Acad Radiol. 2006 May;13(5):538-45. doi: 10.1016/j.acra.2006.01.005.
To put vertebral augmentation (eg, vertebroplasty) into perspective, the etiology and outcomes of vertebral fractures are reviewed. There is considerable debate about which criteria should be used to define a vertebral fracture because there is no consistent relation between symptoms and the degree of vertebral deformity. However, it is the more significant vertebral body deformities that are most closely associated with frequent or severe back pain, and the referrals for vertebral augmentation come mainly from this subset of patients. In addition to their vertebral fractures, these patients typically have osteoporosis or elevated bone turnover, and they are at greatly increased risk of subsequent fractures as a result of falling or, more often, excessive spinal loads from activities of everyday living. Additional risk factors for new vertebral fractures include the number and severity of vertebral deformities at baseline. Moreover, new fractures are most likely in nearby vertebrae, and they occur more frequently in the mid-thoracic or thoracolumbar regions of the spine. Interestingly, these are also the characteristics of the subsequent fractures of contiguous vertebrae considered by some to represent a complication of vertebral augmentation, yet they characterize vertebral fracture risk even in untreated patients. Vertebral fractures are very common among older men and postmenopausal women; they are associated with substantial morbidity and mortality; and they may have a devastating impact on the patient's quality of life. Vertebral augmentation may be able to help many of these patients, although opportunities exist to optimize management strategies with respect to the other factors that influence long-term outcomes in this patient population.

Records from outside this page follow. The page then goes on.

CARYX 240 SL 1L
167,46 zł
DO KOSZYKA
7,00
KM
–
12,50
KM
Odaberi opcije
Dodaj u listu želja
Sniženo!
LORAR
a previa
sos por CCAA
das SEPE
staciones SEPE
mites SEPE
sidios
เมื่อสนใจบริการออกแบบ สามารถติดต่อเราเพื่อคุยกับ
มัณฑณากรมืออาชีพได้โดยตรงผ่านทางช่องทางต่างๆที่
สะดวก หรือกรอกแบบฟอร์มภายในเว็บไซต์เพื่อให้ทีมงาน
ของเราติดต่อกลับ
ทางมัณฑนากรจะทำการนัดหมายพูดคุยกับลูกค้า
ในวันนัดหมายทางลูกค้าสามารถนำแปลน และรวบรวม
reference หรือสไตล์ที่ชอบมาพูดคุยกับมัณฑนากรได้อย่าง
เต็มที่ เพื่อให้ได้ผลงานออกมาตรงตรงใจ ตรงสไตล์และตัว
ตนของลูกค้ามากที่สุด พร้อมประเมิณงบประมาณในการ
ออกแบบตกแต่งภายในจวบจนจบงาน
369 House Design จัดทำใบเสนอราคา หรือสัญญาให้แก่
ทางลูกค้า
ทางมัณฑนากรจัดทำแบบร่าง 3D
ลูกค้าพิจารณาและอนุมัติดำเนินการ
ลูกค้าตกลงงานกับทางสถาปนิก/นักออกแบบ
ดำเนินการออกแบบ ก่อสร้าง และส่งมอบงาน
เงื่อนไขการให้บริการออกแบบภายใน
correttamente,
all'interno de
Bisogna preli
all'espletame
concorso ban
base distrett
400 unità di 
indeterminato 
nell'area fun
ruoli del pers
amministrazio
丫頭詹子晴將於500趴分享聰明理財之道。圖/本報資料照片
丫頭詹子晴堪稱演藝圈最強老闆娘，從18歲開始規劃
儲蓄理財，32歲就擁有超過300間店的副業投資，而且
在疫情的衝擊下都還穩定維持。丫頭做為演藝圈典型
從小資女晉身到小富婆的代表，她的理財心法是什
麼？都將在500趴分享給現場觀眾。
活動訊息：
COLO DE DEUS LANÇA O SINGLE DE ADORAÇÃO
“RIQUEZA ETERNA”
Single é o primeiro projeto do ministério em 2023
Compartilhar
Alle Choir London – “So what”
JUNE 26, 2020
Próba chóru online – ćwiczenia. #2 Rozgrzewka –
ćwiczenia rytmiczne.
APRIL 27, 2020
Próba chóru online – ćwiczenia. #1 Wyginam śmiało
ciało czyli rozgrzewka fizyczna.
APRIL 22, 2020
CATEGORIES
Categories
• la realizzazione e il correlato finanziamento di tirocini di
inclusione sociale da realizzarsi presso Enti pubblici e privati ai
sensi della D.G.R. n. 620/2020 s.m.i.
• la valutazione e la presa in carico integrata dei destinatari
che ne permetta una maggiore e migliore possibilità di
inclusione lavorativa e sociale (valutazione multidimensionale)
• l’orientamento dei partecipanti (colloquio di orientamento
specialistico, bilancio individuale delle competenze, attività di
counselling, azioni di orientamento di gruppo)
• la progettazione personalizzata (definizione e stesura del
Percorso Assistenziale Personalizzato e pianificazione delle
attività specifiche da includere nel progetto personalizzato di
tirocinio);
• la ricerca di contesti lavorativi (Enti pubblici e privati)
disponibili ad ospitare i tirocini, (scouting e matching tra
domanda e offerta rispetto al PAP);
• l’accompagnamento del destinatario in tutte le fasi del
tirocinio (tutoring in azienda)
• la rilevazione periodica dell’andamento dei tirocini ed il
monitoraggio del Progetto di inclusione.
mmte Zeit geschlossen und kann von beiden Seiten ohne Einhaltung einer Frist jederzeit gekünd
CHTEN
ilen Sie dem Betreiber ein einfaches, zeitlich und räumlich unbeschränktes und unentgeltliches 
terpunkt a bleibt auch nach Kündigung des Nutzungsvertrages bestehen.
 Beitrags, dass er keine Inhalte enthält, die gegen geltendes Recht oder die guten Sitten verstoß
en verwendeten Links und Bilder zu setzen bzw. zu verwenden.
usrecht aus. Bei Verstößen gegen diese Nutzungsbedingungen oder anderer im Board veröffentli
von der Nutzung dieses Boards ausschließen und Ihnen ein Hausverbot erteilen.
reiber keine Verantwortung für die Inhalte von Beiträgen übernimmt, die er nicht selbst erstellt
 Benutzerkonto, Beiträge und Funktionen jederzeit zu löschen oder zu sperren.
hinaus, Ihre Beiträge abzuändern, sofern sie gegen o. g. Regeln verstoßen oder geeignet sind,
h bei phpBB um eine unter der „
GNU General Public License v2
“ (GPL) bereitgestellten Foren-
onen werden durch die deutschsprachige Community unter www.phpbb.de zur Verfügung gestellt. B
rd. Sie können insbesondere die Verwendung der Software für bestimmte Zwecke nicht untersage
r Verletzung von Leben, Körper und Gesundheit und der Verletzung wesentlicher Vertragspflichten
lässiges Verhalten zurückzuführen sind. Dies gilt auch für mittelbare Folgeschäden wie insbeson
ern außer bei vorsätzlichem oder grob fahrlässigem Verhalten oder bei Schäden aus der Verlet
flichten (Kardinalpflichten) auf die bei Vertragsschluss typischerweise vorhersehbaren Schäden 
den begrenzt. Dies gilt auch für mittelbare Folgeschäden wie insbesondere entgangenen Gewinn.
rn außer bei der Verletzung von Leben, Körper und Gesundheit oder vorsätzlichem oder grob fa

为正确看待椎体强化术(如椎体成形术),本文回顾了椎体骨折的病因及治疗结果。关于应采用哪些标准来定义椎体骨折存在诸多争议,因为症状与椎体畸形程度之间并无一致关联。然而,较为显著的椎体畸形与频繁或严重的背痛联系最为紧密,椎体强化术的转诊主要来自这类患者群体。除了椎体骨折外,这些患者通常还患有骨质疏松症或骨转换率升高,由于跌倒,或者更常见的是日常生活活动中脊柱负荷过大,他们随后发生骨折的风险大幅增加。新发椎体骨折的其他风险因素包括基线时椎体畸形的数量和严重程度。此外,新发骨折最有可能发生在邻近椎体,且在脊柱的中胸段或胸腰段更为频繁。有趣的是,这些也是一些人认为代表椎体强化术并发症的相邻椎体后续骨折的特征,但即使在未经治疗的患者中,它们也是椎体骨折风险的特征。椎体骨折在老年男性和绝经后女性中非常常见;它们与较高的发病率和死亡率相关;并且可能对患者的生活质量产生毁灭性影响。椎体强化术或许能够帮助许多此类患者,尽管在优化针对影响该患者群体长期预后的其他因素的管理策略方面仍有机会。